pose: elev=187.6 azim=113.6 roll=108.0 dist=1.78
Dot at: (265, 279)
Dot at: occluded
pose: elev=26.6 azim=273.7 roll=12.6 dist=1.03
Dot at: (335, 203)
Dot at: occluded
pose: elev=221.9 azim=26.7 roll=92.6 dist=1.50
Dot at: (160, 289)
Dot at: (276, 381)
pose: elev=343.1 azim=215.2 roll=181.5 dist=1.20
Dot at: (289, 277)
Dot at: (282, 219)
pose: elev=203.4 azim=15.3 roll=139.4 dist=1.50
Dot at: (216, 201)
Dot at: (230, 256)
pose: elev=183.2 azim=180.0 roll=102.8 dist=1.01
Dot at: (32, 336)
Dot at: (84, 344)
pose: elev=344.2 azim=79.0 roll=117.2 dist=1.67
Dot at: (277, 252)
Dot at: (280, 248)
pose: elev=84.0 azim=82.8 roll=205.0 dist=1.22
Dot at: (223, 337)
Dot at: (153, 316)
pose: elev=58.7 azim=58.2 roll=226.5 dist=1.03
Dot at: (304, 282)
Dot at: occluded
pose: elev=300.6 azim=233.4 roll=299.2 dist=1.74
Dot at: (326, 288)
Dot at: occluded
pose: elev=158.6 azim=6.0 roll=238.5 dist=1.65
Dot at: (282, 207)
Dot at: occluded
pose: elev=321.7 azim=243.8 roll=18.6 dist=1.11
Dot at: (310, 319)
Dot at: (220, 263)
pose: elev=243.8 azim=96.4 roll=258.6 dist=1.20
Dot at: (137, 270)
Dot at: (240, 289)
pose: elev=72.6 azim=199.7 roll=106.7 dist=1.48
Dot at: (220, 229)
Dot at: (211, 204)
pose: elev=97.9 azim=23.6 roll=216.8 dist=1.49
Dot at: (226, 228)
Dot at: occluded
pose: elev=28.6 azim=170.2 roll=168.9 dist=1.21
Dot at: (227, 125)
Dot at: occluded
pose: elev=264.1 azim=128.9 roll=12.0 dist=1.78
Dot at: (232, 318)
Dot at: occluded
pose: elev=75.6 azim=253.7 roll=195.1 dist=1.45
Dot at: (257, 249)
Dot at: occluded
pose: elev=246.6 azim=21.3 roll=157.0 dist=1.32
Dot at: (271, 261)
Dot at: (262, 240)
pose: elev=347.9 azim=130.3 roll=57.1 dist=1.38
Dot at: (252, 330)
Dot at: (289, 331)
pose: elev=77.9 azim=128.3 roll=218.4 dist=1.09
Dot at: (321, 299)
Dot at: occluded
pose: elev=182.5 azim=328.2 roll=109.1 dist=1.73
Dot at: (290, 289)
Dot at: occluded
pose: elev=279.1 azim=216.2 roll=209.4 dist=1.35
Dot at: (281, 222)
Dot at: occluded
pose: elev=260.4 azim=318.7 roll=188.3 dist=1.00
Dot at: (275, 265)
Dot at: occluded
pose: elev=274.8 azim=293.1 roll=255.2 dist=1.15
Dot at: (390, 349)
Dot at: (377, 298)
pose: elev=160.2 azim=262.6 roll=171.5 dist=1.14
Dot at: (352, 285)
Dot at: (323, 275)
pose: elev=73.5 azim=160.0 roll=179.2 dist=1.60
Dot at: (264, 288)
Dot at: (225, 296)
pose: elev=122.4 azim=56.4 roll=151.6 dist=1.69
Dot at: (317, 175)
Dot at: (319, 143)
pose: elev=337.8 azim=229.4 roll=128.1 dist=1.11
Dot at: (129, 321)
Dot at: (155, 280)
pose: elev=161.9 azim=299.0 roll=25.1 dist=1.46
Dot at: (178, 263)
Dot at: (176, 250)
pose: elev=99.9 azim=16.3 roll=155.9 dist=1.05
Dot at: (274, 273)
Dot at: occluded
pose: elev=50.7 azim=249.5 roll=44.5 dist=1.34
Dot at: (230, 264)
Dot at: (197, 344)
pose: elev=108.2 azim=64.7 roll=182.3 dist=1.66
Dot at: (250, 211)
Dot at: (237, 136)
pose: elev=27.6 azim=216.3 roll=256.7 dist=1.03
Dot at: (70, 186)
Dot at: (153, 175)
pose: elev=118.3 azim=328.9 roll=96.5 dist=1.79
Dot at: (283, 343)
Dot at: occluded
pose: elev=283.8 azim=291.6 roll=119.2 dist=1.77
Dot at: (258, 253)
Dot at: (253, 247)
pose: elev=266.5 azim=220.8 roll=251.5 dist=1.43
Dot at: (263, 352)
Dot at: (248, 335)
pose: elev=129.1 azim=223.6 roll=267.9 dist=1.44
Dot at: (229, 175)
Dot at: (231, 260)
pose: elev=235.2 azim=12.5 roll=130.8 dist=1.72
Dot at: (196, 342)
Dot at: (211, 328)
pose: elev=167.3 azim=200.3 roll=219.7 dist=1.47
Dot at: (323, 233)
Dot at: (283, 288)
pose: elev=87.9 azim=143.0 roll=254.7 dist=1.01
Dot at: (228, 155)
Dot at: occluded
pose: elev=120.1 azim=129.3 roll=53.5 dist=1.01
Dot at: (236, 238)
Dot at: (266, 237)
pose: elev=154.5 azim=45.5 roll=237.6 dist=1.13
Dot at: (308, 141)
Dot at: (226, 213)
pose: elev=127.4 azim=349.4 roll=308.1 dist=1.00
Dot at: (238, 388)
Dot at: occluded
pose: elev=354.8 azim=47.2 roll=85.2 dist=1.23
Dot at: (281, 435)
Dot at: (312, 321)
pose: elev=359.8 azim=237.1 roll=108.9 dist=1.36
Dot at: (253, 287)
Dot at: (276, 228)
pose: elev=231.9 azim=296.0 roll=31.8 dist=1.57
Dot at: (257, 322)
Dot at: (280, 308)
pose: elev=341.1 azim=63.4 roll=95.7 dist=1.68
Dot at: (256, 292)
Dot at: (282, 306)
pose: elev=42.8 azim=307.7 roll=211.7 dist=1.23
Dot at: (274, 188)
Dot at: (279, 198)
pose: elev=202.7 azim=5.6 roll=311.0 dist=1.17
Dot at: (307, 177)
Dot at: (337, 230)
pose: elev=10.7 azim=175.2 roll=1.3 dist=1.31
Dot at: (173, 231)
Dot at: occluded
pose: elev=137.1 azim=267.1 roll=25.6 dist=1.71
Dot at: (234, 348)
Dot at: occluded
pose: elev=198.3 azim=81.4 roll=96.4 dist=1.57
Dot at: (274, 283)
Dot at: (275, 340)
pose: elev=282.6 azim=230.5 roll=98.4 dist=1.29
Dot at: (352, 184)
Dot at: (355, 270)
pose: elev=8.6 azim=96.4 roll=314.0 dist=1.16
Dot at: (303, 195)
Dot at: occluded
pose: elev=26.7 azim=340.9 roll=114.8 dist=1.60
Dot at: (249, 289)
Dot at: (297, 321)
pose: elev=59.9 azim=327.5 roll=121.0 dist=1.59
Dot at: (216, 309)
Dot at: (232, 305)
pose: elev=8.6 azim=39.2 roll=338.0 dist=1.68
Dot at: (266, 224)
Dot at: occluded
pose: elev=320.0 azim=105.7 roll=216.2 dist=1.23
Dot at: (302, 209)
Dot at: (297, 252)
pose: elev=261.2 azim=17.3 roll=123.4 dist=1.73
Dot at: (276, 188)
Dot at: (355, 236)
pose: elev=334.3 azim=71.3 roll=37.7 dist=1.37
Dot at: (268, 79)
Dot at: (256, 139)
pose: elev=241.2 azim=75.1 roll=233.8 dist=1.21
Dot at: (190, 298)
────────────────────
• [AIM OF THE TASK] Reproduce every one of the lines above without changing anything.

• [REPLY]
pose: elev=187.6 azim=113.6 roll=108.0 dist=1.78
Dot at: (265, 279)
Dot at: occluded
pose: elev=26.6 azim=273.7 roll=12.6 dist=1.03
Dot at: (335, 203)
Dot at: occluded
pose: elev=221.9 azim=26.7 roll=92.6 dist=1.50
Dot at: (160, 289)
Dot at: (276, 381)
pose: elev=343.1 azim=215.2 roll=181.5 dist=1.20
Dot at: (289, 277)
Dot at: (282, 219)
pose: elev=203.4 azim=15.3 roll=139.4 dist=1.50
Dot at: (216, 201)
Dot at: (230, 256)
pose: elev=183.2 azim=180.0 roll=102.8 dist=1.01
Dot at: (32, 336)
Dot at: (84, 344)
pose: elev=344.2 azim=79.0 roll=117.2 dist=1.67
Dot at: (277, 252)
Dot at: (280, 248)
pose: elev=84.0 azim=82.8 roll=205.0 dist=1.22
Dot at: (223, 337)
Dot at: (153, 316)
pose: elev=58.7 azim=58.2 roll=226.5 dist=1.03
Dot at: (304, 282)
Dot at: occluded
pose: elev=300.6 azim=233.4 roll=299.2 dist=1.74
Dot at: (326, 288)
Dot at: occluded
pose: elev=158.6 azim=6.0 roll=238.5 dist=1.65
Dot at: (282, 207)
Dot at: occluded
pose: elev=321.7 azim=243.8 roll=18.6 dist=1.11
Dot at: (310, 319)
Dot at: (220, 263)
pose: elev=243.8 azim=96.4 roll=258.6 dist=1.20
Dot at: (137, 270)
Dot at: (240, 289)
pose: elev=72.6 azim=199.7 roll=106.7 dist=1.48
Dot at: (220, 229)
Dot at: (211, 204)
pose: elev=97.9 azim=23.6 roll=216.8 dist=1.49
Dot at: (226, 228)
Dot at: occluded
pose: elev=28.6 azim=170.2 roll=168.9 dist=1.21
Dot at: (227, 125)
Dot at: occluded
pose: elev=264.1 azim=128.9 roll=12.0 dist=1.78
Dot at: (232, 318)
Dot at: occluded
pose: elev=75.6 azim=253.7 roll=195.1 dist=1.45
Dot at: (257, 249)
Dot at: occluded
pose: elev=246.6 azim=21.3 roll=157.0 dist=1.32
Dot at: (271, 261)
Dot at: (262, 240)
pose: elev=347.9 azim=130.3 roll=57.1 dist=1.38
Dot at: (252, 330)
Dot at: (289, 331)
pose: elev=77.9 azim=128.3 roll=218.4 dist=1.09
Dot at: (321, 299)
Dot at: occluded
pose: elev=182.5 azim=328.2 roll=109.1 dist=1.73
Dot at: (290, 289)
Dot at: occluded
pose: elev=279.1 azim=216.2 roll=209.4 dist=1.35
Dot at: (281, 222)
Dot at: occluded
pose: elev=260.4 azim=318.7 roll=188.3 dist=1.00
Dot at: (275, 265)
Dot at: occluded
pose: elev=274.8 azim=293.1 roll=255.2 dist=1.15
Dot at: (390, 349)
Dot at: (377, 298)
pose: elev=160.2 azim=262.6 roll=171.5 dist=1.14
Dot at: (352, 285)
Dot at: (323, 275)
pose: elev=73.5 azim=160.0 roll=179.2 dist=1.60
Dot at: (264, 288)
Dot at: (225, 296)
pose: elev=122.4 azim=56.4 roll=151.6 dist=1.69
Dot at: (317, 175)
Dot at: (319, 143)
pose: elev=337.8 azim=229.4 roll=128.1 dist=1.11
Dot at: (129, 321)
Dot at: (155, 280)
pose: elev=161.9 azim=299.0 roll=25.1 dist=1.46
Dot at: (178, 263)
Dot at: (176, 250)
pose: elev=99.9 azim=16.3 roll=155.9 dist=1.05
Dot at: (274, 273)
Dot at: occluded
pose: elev=50.7 azim=249.5 roll=44.5 dist=1.34
Dot at: (230, 264)
Dot at: (197, 344)
pose: elev=108.2 azim=64.7 roll=182.3 dist=1.66
Dot at: (250, 211)
Dot at: (237, 136)
pose: elev=27.6 azim=216.3 roll=256.7 dist=1.03
Dot at: (70, 186)
Dot at: (153, 175)
pose: elev=118.3 azim=328.9 roll=96.5 dist=1.79
Dot at: (283, 343)
Dot at: occluded
pose: elev=283.8 azim=291.6 roll=119.2 dist=1.77
Dot at: (258, 253)
Dot at: (253, 247)
pose: elev=266.5 azim=220.8 roll=251.5 dist=1.43
Dot at: (263, 352)
Dot at: (248, 335)
pose: elev=129.1 azim=223.6 roll=267.9 dist=1.44
Dot at: (229, 175)
Dot at: (231, 260)
pose: elev=235.2 azim=12.5 roll=130.8 dist=1.72
Dot at: (196, 342)
Dot at: (211, 328)
pose: elev=167.3 azim=200.3 roll=219.7 dist=1.47
Dot at: (323, 233)
Dot at: (283, 288)
pose: elev=87.9 azim=143.0 roll=254.7 dist=1.01
Dot at: (228, 155)
Dot at: occluded
pose: elev=120.1 azim=129.3 roll=53.5 dist=1.01
Dot at: (236, 238)
Dot at: (266, 237)
pose: elev=154.5 azim=45.5 roll=237.6 dist=1.13
Dot at: (308, 141)
Dot at: (226, 213)
pose: elev=127.4 azim=349.4 roll=308.1 dist=1.00
Dot at: (238, 388)
Dot at: occluded
pose: elev=354.8 azim=47.2 roll=85.2 dist=1.23
Dot at: (281, 435)
Dot at: (312, 321)
pose: elev=359.8 azim=237.1 roll=108.9 dist=1.36
Dot at: (253, 287)
Dot at: (276, 228)
pose: elev=231.9 azim=296.0 roll=31.8 dist=1.57
Dot at: (257, 322)
Dot at: (280, 308)
pose: elev=341.1 azim=63.4 roll=95.7 dist=1.68
Dot at: (256, 292)
Dot at: (282, 306)
pose: elev=42.8 azim=307.7 roll=211.7 dist=1.23
Dot at: (274, 188)
Dot at: (279, 198)
pose: elev=202.7 azim=5.6 roll=311.0 dist=1.17
Dot at: (307, 177)
Dot at: (337, 230)
pose: elev=10.7 azim=175.2 roll=1.3 dist=1.31
Dot at: (173, 231)
Dot at: occluded
pose: elev=137.1 azim=267.1 roll=25.6 dist=1.71
Dot at: (234, 348)
Dot at: occluded
pose: elev=198.3 azim=81.4 roll=96.4 dist=1.57
Dot at: (274, 283)
Dot at: (275, 340)
pose: elev=282.6 azim=230.5 roll=98.4 dist=1.29
Dot at: (352, 184)
Dot at: (355, 270)
pose: elev=8.6 azim=96.4 roll=314.0 dist=1.16
Dot at: (303, 195)
Dot at: occluded
pose: elev=26.7 azim=340.9 roll=114.8 dist=1.60
Dot at: (249, 289)
Dot at: (297, 321)
pose: elev=59.9 azim=327.5 roll=121.0 dist=1.59
Dot at: (216, 309)
Dot at: (232, 305)
pose: elev=8.6 azim=39.2 roll=338.0 dist=1.68
Dot at: (266, 224)
Dot at: occluded
pose: elev=320.0 azim=105.7 roll=216.2 dist=1.23
Dot at: (302, 209)
Dot at: (297, 252)
pose: elev=261.2 azim=17.3 roll=123.4 dist=1.73
Dot at: (276, 188)
Dot at: (355, 236)
pose: elev=334.3 azim=71.3 roll=37.7 dist=1.37
Dot at: (268, 79)
Dot at: (256, 139)
pose: elev=241.2 azim=75.1 roll=233.8 dist=1.21
Dot at: (190, 298)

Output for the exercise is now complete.